[Saved data entries]
↓↓↓

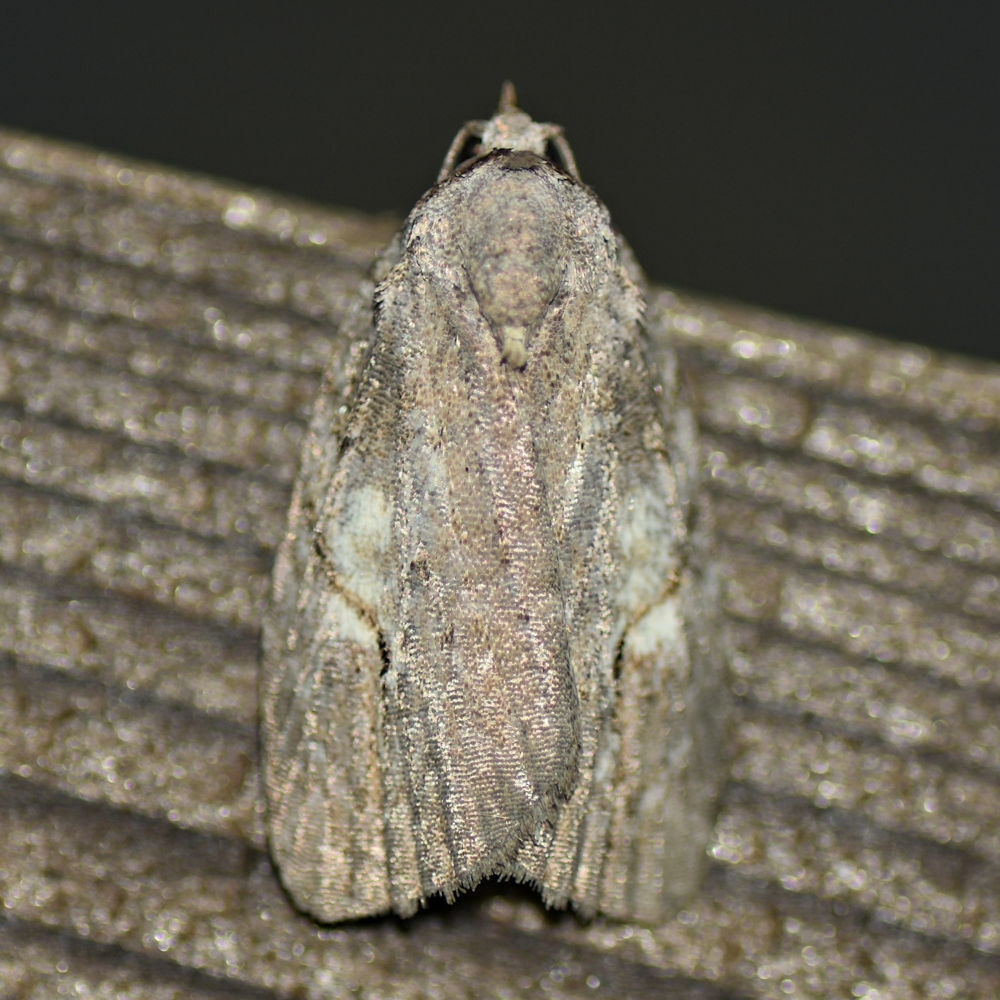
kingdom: Animalia
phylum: Arthropoda
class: Insecta
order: Lepidoptera
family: Noctuidae
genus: Balsa
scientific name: Balsa labecula
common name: White-blotched balsa moth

↑↑↑

> _Goal_:
Copy every text line of the entries above word for word, omitting the pictures.

> _Finished task_:
kingdom: Animalia
phylum: Arthropoda
class: Insecta
order: Lepidoptera
family: Noctuidae
genus: Balsa
scientific name: Balsa labecula
common name: White-blotched balsa moth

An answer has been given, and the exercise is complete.